Porto Itapoá lidera em cabotagem no Sul do Brasil e contribui para evitar a emissão de até 259 mil toneladas de CO₂
Estimativa tem como base estudo da (CNI), aponta que a cabotagem emite entre 12% e 15% menos CO₂ o que o transporte rodoviário emite para movimentar a mesma carga em longas distâncias
Foto: Divulgação O avanço da cabotagem no Porto Itapoá já apresenta impactos concretos não apenas para a logística nacional, mas também para o meio ambiente. Com uma movimentação próxima de 298 mil TEUs em 2025 — crescimento de 32% em relação ao ano anterior — Como operador logístico, o terminal contribuiu para evitar a emissão de 259 mil toneladas de CO₂ em comparação ao transporte exclusivamente por caminhão.
A estimativa tem como base dados divulgados em estudo da CNI (Confederação Nacional da Indústria - CNI), segundo o qual a cabotagem emite apenas entre 12% e 15% do CO₂ produzido pelo modal rodoviário para transportar o mesmo volume de carga. O levantamento também destaca que o fortalecimento da navegação costeira é estratégico para reduzir o chamado Custo Brasil e acelerar a descarbonização do setor logístico nacional.
Em 2025, o Porto Itapoá se consolidou como o terminal de contêineres que mais movimentou cargas por cabotagem na Região Sul do Brasil. O crescimento expressivo reforça uma tendência de expansão que segue acelerada também em 2026. Apenas no primeiro bimestre deste ano, foram movimentados 52 mil TEUs na cabotagem, contra 41 mil TEUs registrados no mesmo período de 2025, que representa um crescimento de 27%.
Para o CEO do Porto Itapoá, Ricardo Arten, o avanço da cabotagem representa um passo importante para tornar a logística brasileira mais sustentável. "Quando ampliamos o uso da cabotagem, reduzimos significativamente as emissões de gases de efeito estufa, além de diminuir a circulação de caminhões nas estradas. É um ganho ambiental relevante para toda a cadeia logística e para o país", afirma.
Além da questão ambiental, a cabotagem também apresenta vantagens econômicas importantes. Dados da ABAC (Associação Brasileira de Armadores de Cabotagem) apontam que o modal permite reduzir em até 30% os custos de frete em rotas estratégicas, graças à economia de escala proporcionada pelo transporte marítimo.

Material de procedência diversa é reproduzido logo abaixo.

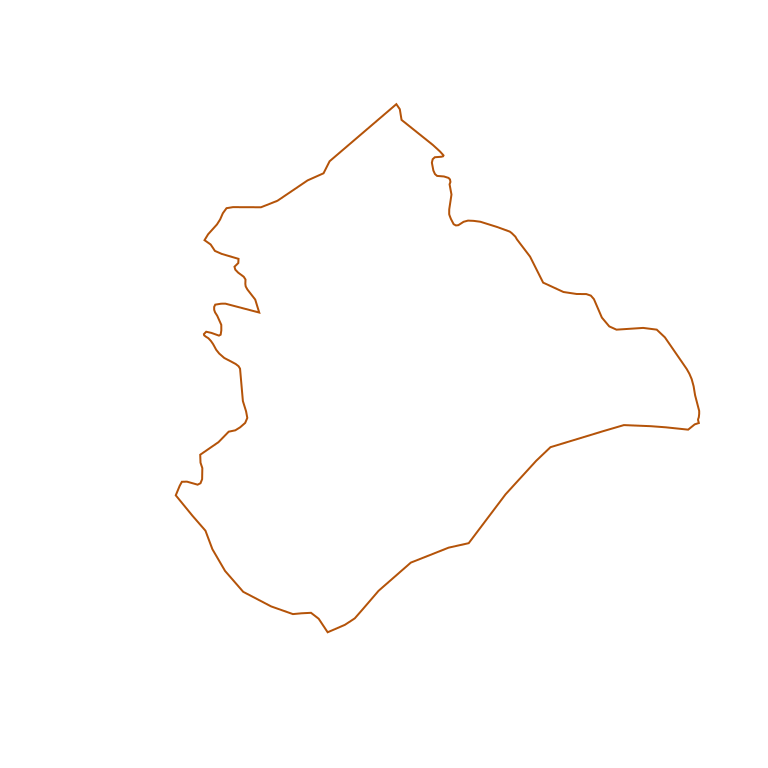 outline of Mayabeque, rotated 319°
{"feature_id": "CUB-5489", "entity_name": "Mayabeque", "entity_type": "Province", "adm_level": 1, "iso_a3": "CUB", "parent_name": "Cuba", "parent_adm1": "", "projection": "equal_earth", "projection_center": [-81.981, 22.888], "detail": "fine", "context": "isolated", "style": "outline", "palette": "amber", "viewbox_px": 768, "rotation_deg": 319, "n_neighbors": 0, "source": "natural_earth", "source_scale": "10m", "svg_char_len": 2086}
<svg xmlns="http://www.w3.org/2000/svg" viewBox="0 0 768 768"><g transform="rotate(319 384 384)"><path d="M342.9,157.7L349.5,155.6L362.6,154.0L368.3,152.3L374.4,149.4L380.5,148.0L386.0,151.4L407.1,169.9L423.8,175.8L459.9,180.2L476.6,185.3L489.1,180.2L576.9,180.9L576.2,187.0L570.5,196.2L577.7,235.7L578.8,245.3L578.9,250.5L578.0,250.9L576.5,250.2L571.1,246.2L568.2,246.3L565.3,248.4L561.3,255.3L560.2,259.0L560.6,261.8L565.4,266.7L567.9,270.8L568.0,272.9L566.7,275.1L564.5,276.3L559.2,285.3L547.8,295.0L544.7,298.5L544.4,299.0L543.8,300.5L542.8,303.3L541.4,309.1L542.3,311.5L544.3,312.9L550.5,313.8L554.6,315.8L558.7,319.7L563.2,324.8L572.3,339.6L578.9,351.5L579.4,353.9L579.8,359.0L579.2,362.1L577.8,383.7L570.6,411.9L579.8,432.3L588.4,442.4L595.7,448.9L598.1,453.0L598.1,457.7L592.0,476.8L591.8,488.3L595.1,495.5L616.4,511.7L625.5,521.9L626.6,533.1L622.3,571.3L621.2,576.6L619.4,582.2L616.2,588.8L611.4,596.6L604.2,611.1L602.3,613.3L599.8,615.6L597.9,616.7L597.4,617.2L596.8,618.4L596.0,620.0L592.0,618.3L583.6,618.0L568.2,601.5L557.6,590.8L538.1,572.4L518.3,563.3L468.2,540.9L448.5,541.8L403.4,547.0L343.5,559.7L325.4,549.9L287.1,536.4L244.3,536.5L220.5,540.0L208.2,541.7L196.5,540.1L178.6,534.4L180.7,518.3L178.8,508.8L171.4,503.0L164.3,497.9L152.9,477.8L141.4,448.5L141.4,420.8L146.1,396.1L153.0,377.6L153.0,357.6L153.8,331.4L163.0,326.8L167.3,325.2L171.2,328.4L177.3,337.7L180.4,338.5L184.3,336.5L191.7,328.3L193.9,323.0L198.9,316.8L221.0,319.3L235.5,318.1L241.4,321.4L247.0,322.3L253.7,322.3L258.6,319.9L262.0,314.1L266.3,304.3L285.4,278.0L285.9,275.2L285.2,271.6L280.5,259.5L279.6,252.9L279.8,248.1L281.2,241.7L281.6,237.9L281.5,234.3L280.6,231.4L280.2,229.3L280.8,228.2L284.1,227.9L287.2,232.1L291.2,239.2L293.1,239.6L296.4,236.8L300.0,232.6L302.9,223.1L303.5,219.1L304.5,216.6L306.4,214.4L308.7,213.4L313.7,216.5L317.0,219.3L336.7,248.2L342.2,235.8L342.9,223.1L343.6,219.7L345.0,217.5L348.0,214.3L348.5,211.1L347.0,204.3L346.8,200.1L348.1,197.4L353.4,197.1L356.3,194.1L346.9,179.4L343.7,172.6L344.7,165.0L342.9,157.7Z" fill="none" stroke="#b45309" stroke-width="2"/></g></svg>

m único navio pode transportar o equivalente a 200 ou até 300 caminhões em uma única viagem, diluindo custos operacionais como combustível, tripulação e manutenção em um volume muito maior de cargas.
"A cabotagem oferece uma combinação extremamente competitiva entre eficiência logística, previsibilidade operacional e redução de custos. Para muitas cadeias produtivas, ela já se tornou uma alternativa economicamente mais vantajosa do que o transporte rodoviário em longas distâncias", destaca Arten.
Com mais de 8 mil quilômetros de litoral e grande concentração industrial próxima à costa, o Brasil possui potencial para ampliar significativamente a participação da cabotagem na matriz logística nacional. Segundo a CNI, o país poderia quadruplicar o transporte de contêineres por cabotagem no longo prazo, desde que avance em investimentos portuários, infraestrutura logística e redução da burocracia.
"Nesse cenário, o Porto Itapoá vem ampliando sua atuação como um dos principais hubs da cabotagem brasileira, fortalecendo conexões logísticas mais eficientes, competitivas e sustentáveis para o mercado nacional", conclui Arten.